Wednesday, October 18, 2006

My fault

The fight was probably my fault. Fortunately these kids all know each other so well that they know when one of them is about to lose it, so three of them jumped up to hold Daysha back when she started stepping towards Emily.

One of the things that really frustrates me about the culture at this school is that the kids never learn how to de-escalate a conflict. Every statement requires a response, every insult needs to be topped, every threat needs to be one-upped. Things that should be little conflicts at worst blow up quickly.

We were playing a simple game. Two students sit next to each other with dictionaries, I say a word and they race to find the correct spelling. Emily has had some kind of verbal conflict with most of the girls in the class (I hear her say in a confrontational voice about three times a week "I'm dead ass, just try to prove me wrong"), but I don't think I knew the extent to which she was willing to take it. When Emily had beaten two opponents I thought she needed someone on her level to challenge her. Daysha is a bright kid and hadn't said a word all day, so I asked her to try it. Next thing I know Emily was walking away saying something, Daysha was walking towards her saying about the same thing, and then it was "I'll smack you in the face with a book" met with "I'll hit you in the head with a chair," and then shouting and clawing and the three-kid restraining team and the hall monitor and then it was finally done.

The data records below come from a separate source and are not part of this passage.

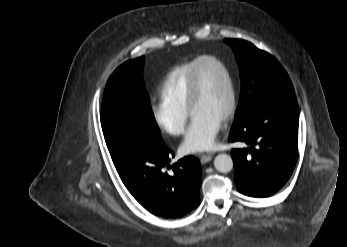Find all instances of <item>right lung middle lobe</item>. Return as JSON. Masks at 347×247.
<instances>
[{"mask_svg": "<svg viewBox=\"0 0 347 247\" xmlns=\"http://www.w3.org/2000/svg\"><path fill=\"white\" fill-rule=\"evenodd\" d=\"M143 64L144 56L123 63L105 88L101 126L109 151L124 136H138L154 147L163 142L142 80Z\"/></svg>", "mask_w": 347, "mask_h": 247, "instance_id": "obj_1", "label": "right lung middle lobe"}]
</instances>
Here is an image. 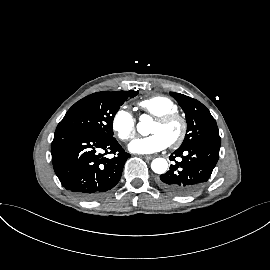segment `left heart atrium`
Here are the masks:
<instances>
[{"label": "left heart atrium", "instance_id": "1", "mask_svg": "<svg viewBox=\"0 0 270 270\" xmlns=\"http://www.w3.org/2000/svg\"><path fill=\"white\" fill-rule=\"evenodd\" d=\"M169 142L160 134H152L148 137L135 138L128 149L137 154H152L166 149Z\"/></svg>", "mask_w": 270, "mask_h": 270}]
</instances>
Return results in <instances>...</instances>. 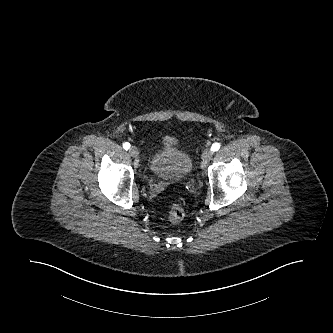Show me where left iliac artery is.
<instances>
[{
	"label": "left iliac artery",
	"instance_id": "left-iliac-artery-1",
	"mask_svg": "<svg viewBox=\"0 0 333 333\" xmlns=\"http://www.w3.org/2000/svg\"><path fill=\"white\" fill-rule=\"evenodd\" d=\"M220 146L221 145L218 142L213 143V145L211 146V151L215 152V151L219 150Z\"/></svg>",
	"mask_w": 333,
	"mask_h": 333
}]
</instances>
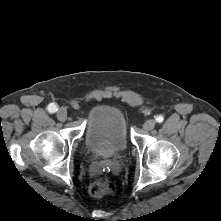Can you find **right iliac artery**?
I'll use <instances>...</instances> for the list:
<instances>
[{
  "mask_svg": "<svg viewBox=\"0 0 221 221\" xmlns=\"http://www.w3.org/2000/svg\"><path fill=\"white\" fill-rule=\"evenodd\" d=\"M57 110H58V108H57V106L55 104L52 103V104L48 105V111L50 113H55Z\"/></svg>",
  "mask_w": 221,
  "mask_h": 221,
  "instance_id": "1",
  "label": "right iliac artery"
}]
</instances>
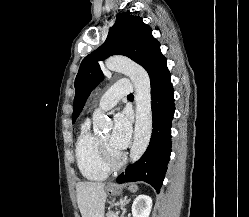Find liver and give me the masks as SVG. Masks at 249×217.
Returning <instances> with one entry per match:
<instances>
[{"label":"liver","mask_w":249,"mask_h":217,"mask_svg":"<svg viewBox=\"0 0 249 217\" xmlns=\"http://www.w3.org/2000/svg\"><path fill=\"white\" fill-rule=\"evenodd\" d=\"M101 182L76 184L77 202L82 217H104L106 192Z\"/></svg>","instance_id":"liver-1"}]
</instances>
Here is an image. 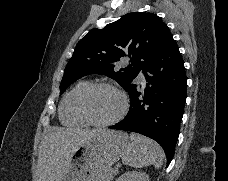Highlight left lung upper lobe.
<instances>
[{"instance_id":"obj_1","label":"left lung upper lobe","mask_w":228,"mask_h":181,"mask_svg":"<svg viewBox=\"0 0 228 181\" xmlns=\"http://www.w3.org/2000/svg\"><path fill=\"white\" fill-rule=\"evenodd\" d=\"M172 35L154 13L134 12L106 25L94 28L77 44L60 85V94L79 78L102 74L117 81L128 93L135 78ZM122 57L130 64L120 67Z\"/></svg>"}]
</instances>
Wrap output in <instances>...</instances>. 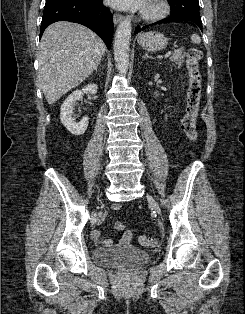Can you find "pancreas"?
<instances>
[{
	"instance_id": "1",
	"label": "pancreas",
	"mask_w": 245,
	"mask_h": 314,
	"mask_svg": "<svg viewBox=\"0 0 245 314\" xmlns=\"http://www.w3.org/2000/svg\"><path fill=\"white\" fill-rule=\"evenodd\" d=\"M184 58H185V53L183 52L182 49H178L170 57V61L174 62L178 66V68H180L183 64Z\"/></svg>"
}]
</instances>
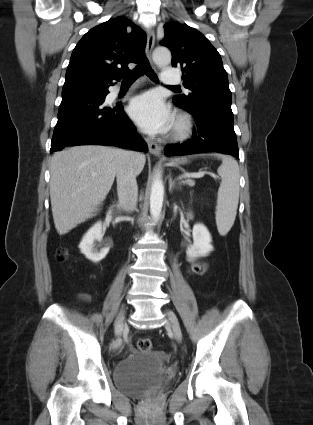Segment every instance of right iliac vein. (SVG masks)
<instances>
[{
  "label": "right iliac vein",
  "mask_w": 313,
  "mask_h": 425,
  "mask_svg": "<svg viewBox=\"0 0 313 425\" xmlns=\"http://www.w3.org/2000/svg\"><path fill=\"white\" fill-rule=\"evenodd\" d=\"M124 314H125V310L122 309L120 311V313L118 314V316L116 318V321H115V324H114L115 331H120L123 328V325H124Z\"/></svg>",
  "instance_id": "obj_1"
}]
</instances>
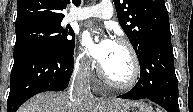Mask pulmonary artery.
Returning <instances> with one entry per match:
<instances>
[{
    "mask_svg": "<svg viewBox=\"0 0 193 112\" xmlns=\"http://www.w3.org/2000/svg\"><path fill=\"white\" fill-rule=\"evenodd\" d=\"M113 15V5L110 0H104L97 5L73 11L68 17V21L85 20L89 18L110 19Z\"/></svg>",
    "mask_w": 193,
    "mask_h": 112,
    "instance_id": "obj_1",
    "label": "pulmonary artery"
}]
</instances>
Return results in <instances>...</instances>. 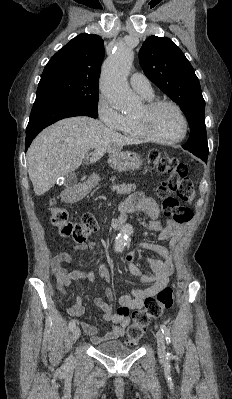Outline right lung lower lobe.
Here are the masks:
<instances>
[{"mask_svg":"<svg viewBox=\"0 0 232 399\" xmlns=\"http://www.w3.org/2000/svg\"><path fill=\"white\" fill-rule=\"evenodd\" d=\"M74 116L97 118L98 113H94L79 104L65 101L55 96L36 95L30 120L26 128L25 148L27 149L37 134L47 126L58 120Z\"/></svg>","mask_w":232,"mask_h":399,"instance_id":"obj_1","label":"right lung lower lobe"}]
</instances>
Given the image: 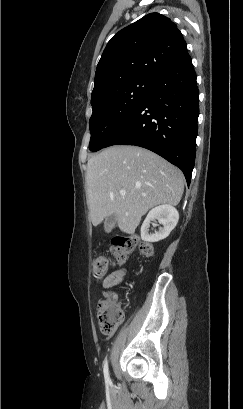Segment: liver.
Listing matches in <instances>:
<instances>
[{
    "label": "liver",
    "instance_id": "6515ba94",
    "mask_svg": "<svg viewBox=\"0 0 243 409\" xmlns=\"http://www.w3.org/2000/svg\"><path fill=\"white\" fill-rule=\"evenodd\" d=\"M89 217L98 226L115 215L119 229L134 234L143 215L157 205L176 206L184 191L180 169L136 146L115 145L92 156L86 172ZM126 192L125 196L120 191Z\"/></svg>",
    "mask_w": 243,
    "mask_h": 409
}]
</instances>
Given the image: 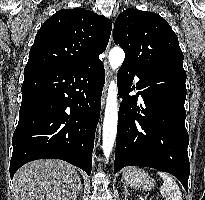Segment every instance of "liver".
Returning a JSON list of instances; mask_svg holds the SVG:
<instances>
[{"instance_id":"6515ba94","label":"liver","mask_w":205,"mask_h":200,"mask_svg":"<svg viewBox=\"0 0 205 200\" xmlns=\"http://www.w3.org/2000/svg\"><path fill=\"white\" fill-rule=\"evenodd\" d=\"M80 176L75 167L61 160H36L14 175V200H73Z\"/></svg>"}]
</instances>
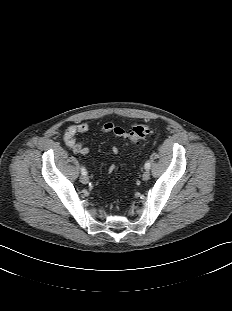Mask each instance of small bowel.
I'll return each mask as SVG.
<instances>
[{
  "label": "small bowel",
  "mask_w": 232,
  "mask_h": 311,
  "mask_svg": "<svg viewBox=\"0 0 232 311\" xmlns=\"http://www.w3.org/2000/svg\"><path fill=\"white\" fill-rule=\"evenodd\" d=\"M89 128L90 125L87 122L70 125L63 135L65 145L76 154L87 155L89 149L77 140V136L87 132ZM101 131L103 134L113 133L118 137L124 136L125 134V130L122 127L115 126L112 122L105 123ZM112 153L117 154L118 149L114 147Z\"/></svg>",
  "instance_id": "1"
}]
</instances>
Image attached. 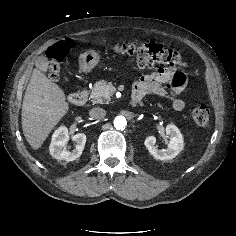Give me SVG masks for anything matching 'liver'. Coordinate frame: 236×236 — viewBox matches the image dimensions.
Listing matches in <instances>:
<instances>
[{
	"instance_id": "6515ba94",
	"label": "liver",
	"mask_w": 236,
	"mask_h": 236,
	"mask_svg": "<svg viewBox=\"0 0 236 236\" xmlns=\"http://www.w3.org/2000/svg\"><path fill=\"white\" fill-rule=\"evenodd\" d=\"M32 72L22 104V130L30 146L37 150L68 112L64 91L49 80L37 65Z\"/></svg>"
}]
</instances>
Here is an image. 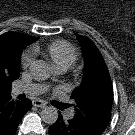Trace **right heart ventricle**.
I'll return each instance as SVG.
<instances>
[{"label": "right heart ventricle", "instance_id": "obj_1", "mask_svg": "<svg viewBox=\"0 0 135 135\" xmlns=\"http://www.w3.org/2000/svg\"><path fill=\"white\" fill-rule=\"evenodd\" d=\"M35 53H43L58 70H67L77 60L76 48L68 41L55 40L45 48L33 46Z\"/></svg>", "mask_w": 135, "mask_h": 135}]
</instances>
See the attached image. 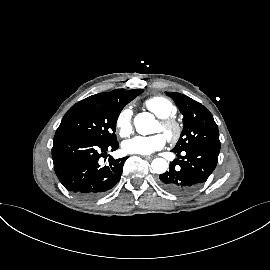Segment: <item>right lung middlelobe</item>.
Here are the masks:
<instances>
[{"mask_svg":"<svg viewBox=\"0 0 270 270\" xmlns=\"http://www.w3.org/2000/svg\"><path fill=\"white\" fill-rule=\"evenodd\" d=\"M123 107L108 98H85L66 112L55 135L75 134L103 144L113 143L117 141L116 122Z\"/></svg>","mask_w":270,"mask_h":270,"instance_id":"right-lung-middle-lobe-1","label":"right lung middle lobe"}]
</instances>
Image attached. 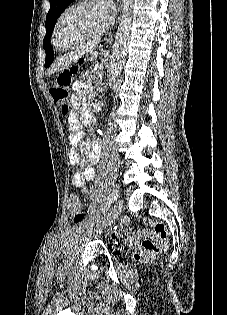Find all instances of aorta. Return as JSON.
Wrapping results in <instances>:
<instances>
[{
  "label": "aorta",
  "mask_w": 227,
  "mask_h": 315,
  "mask_svg": "<svg viewBox=\"0 0 227 315\" xmlns=\"http://www.w3.org/2000/svg\"><path fill=\"white\" fill-rule=\"evenodd\" d=\"M133 1L134 0H122L120 22L116 32L108 70L110 83H114L117 80L127 55L132 24Z\"/></svg>",
  "instance_id": "obj_1"
}]
</instances>
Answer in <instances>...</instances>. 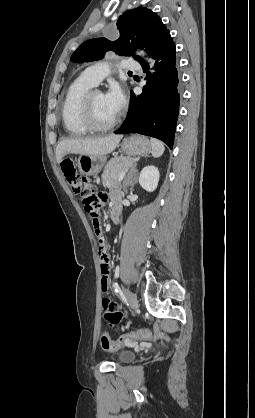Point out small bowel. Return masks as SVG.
<instances>
[{
  "label": "small bowel",
  "instance_id": "small-bowel-1",
  "mask_svg": "<svg viewBox=\"0 0 255 418\" xmlns=\"http://www.w3.org/2000/svg\"><path fill=\"white\" fill-rule=\"evenodd\" d=\"M110 198L113 201V208L118 207L117 200L119 198V191L117 189L111 191ZM96 241L97 248L95 249V254L98 256L100 263L101 288L103 292H106L109 288V278L111 274L110 258L107 249L110 240L108 237L97 235ZM102 306L103 319L110 325H114L121 320L122 314L119 312L117 304L111 298L104 297L102 299Z\"/></svg>",
  "mask_w": 255,
  "mask_h": 418
}]
</instances>
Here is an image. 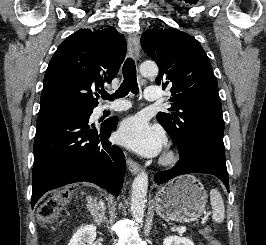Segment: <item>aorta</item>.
I'll use <instances>...</instances> for the list:
<instances>
[{
    "label": "aorta",
    "instance_id": "762f6f07",
    "mask_svg": "<svg viewBox=\"0 0 266 245\" xmlns=\"http://www.w3.org/2000/svg\"><path fill=\"white\" fill-rule=\"evenodd\" d=\"M140 72L141 74H153V76H156V74H158V66H156V64L151 66V68H148V66H141ZM147 189L148 175L145 173V171H141V173L135 177L132 183L130 197L131 215L134 217V221H138V223H141L144 217L145 205L147 203Z\"/></svg>",
    "mask_w": 266,
    "mask_h": 245
}]
</instances>
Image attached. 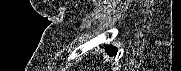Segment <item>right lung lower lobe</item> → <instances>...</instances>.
<instances>
[{
	"label": "right lung lower lobe",
	"mask_w": 181,
	"mask_h": 71,
	"mask_svg": "<svg viewBox=\"0 0 181 71\" xmlns=\"http://www.w3.org/2000/svg\"><path fill=\"white\" fill-rule=\"evenodd\" d=\"M105 51L108 55L113 56L117 53V49L111 45L106 46Z\"/></svg>",
	"instance_id": "1"
}]
</instances>
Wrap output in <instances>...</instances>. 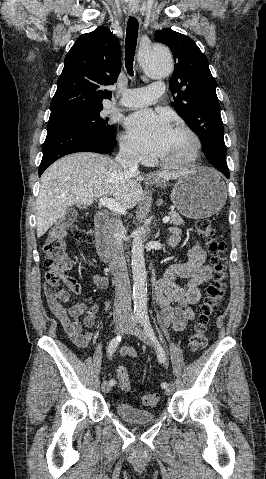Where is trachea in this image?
I'll list each match as a JSON object with an SVG mask.
<instances>
[{"label": "trachea", "mask_w": 266, "mask_h": 479, "mask_svg": "<svg viewBox=\"0 0 266 479\" xmlns=\"http://www.w3.org/2000/svg\"><path fill=\"white\" fill-rule=\"evenodd\" d=\"M138 38V21L129 17L125 40V67L130 76H133V61Z\"/></svg>", "instance_id": "1"}]
</instances>
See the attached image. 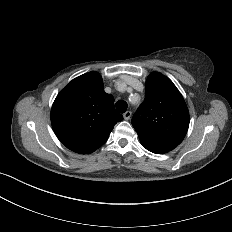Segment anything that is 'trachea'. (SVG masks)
<instances>
[{
  "label": "trachea",
  "instance_id": "trachea-1",
  "mask_svg": "<svg viewBox=\"0 0 232 232\" xmlns=\"http://www.w3.org/2000/svg\"><path fill=\"white\" fill-rule=\"evenodd\" d=\"M127 107L128 105L125 101L120 100L116 103V109L119 113H124L127 110Z\"/></svg>",
  "mask_w": 232,
  "mask_h": 232
}]
</instances>
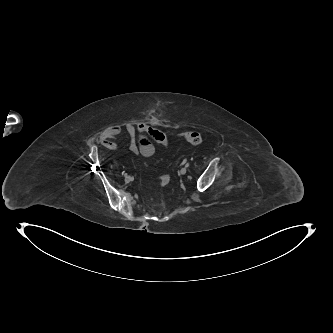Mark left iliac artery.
I'll use <instances>...</instances> for the list:
<instances>
[{
  "label": "left iliac artery",
  "instance_id": "44dca946",
  "mask_svg": "<svg viewBox=\"0 0 333 333\" xmlns=\"http://www.w3.org/2000/svg\"><path fill=\"white\" fill-rule=\"evenodd\" d=\"M183 164H186V165H185L186 167L189 166V163L187 162V160H184V161H183Z\"/></svg>",
  "mask_w": 333,
  "mask_h": 333
}]
</instances>
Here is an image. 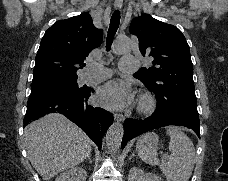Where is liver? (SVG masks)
<instances>
[{"instance_id": "6515ba94", "label": "liver", "mask_w": 228, "mask_h": 181, "mask_svg": "<svg viewBox=\"0 0 228 181\" xmlns=\"http://www.w3.org/2000/svg\"><path fill=\"white\" fill-rule=\"evenodd\" d=\"M27 157L43 181L73 169L91 155L89 137L59 113L45 115L24 129Z\"/></svg>"}]
</instances>
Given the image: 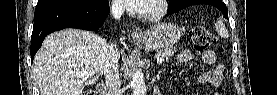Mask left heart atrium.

All because I thought Daysha could spell as well as Emily and thought some friendly competition might get them focused on something academic.

Stupid fucking mistake.

If I'm being honest with myself, the problem probably was really Emily's short fuse; the more I get to know this kid the more I think that she's a catalyst who needs just the right critical mass to cause a huge explosion, and that critical mass is not small. Too much mass and her explosion will get snuffed, too little and it won't have any fuel to burn. This kid needs an audience.

And she needs a teacher who can help keep her from getting herself in that deep that quickly.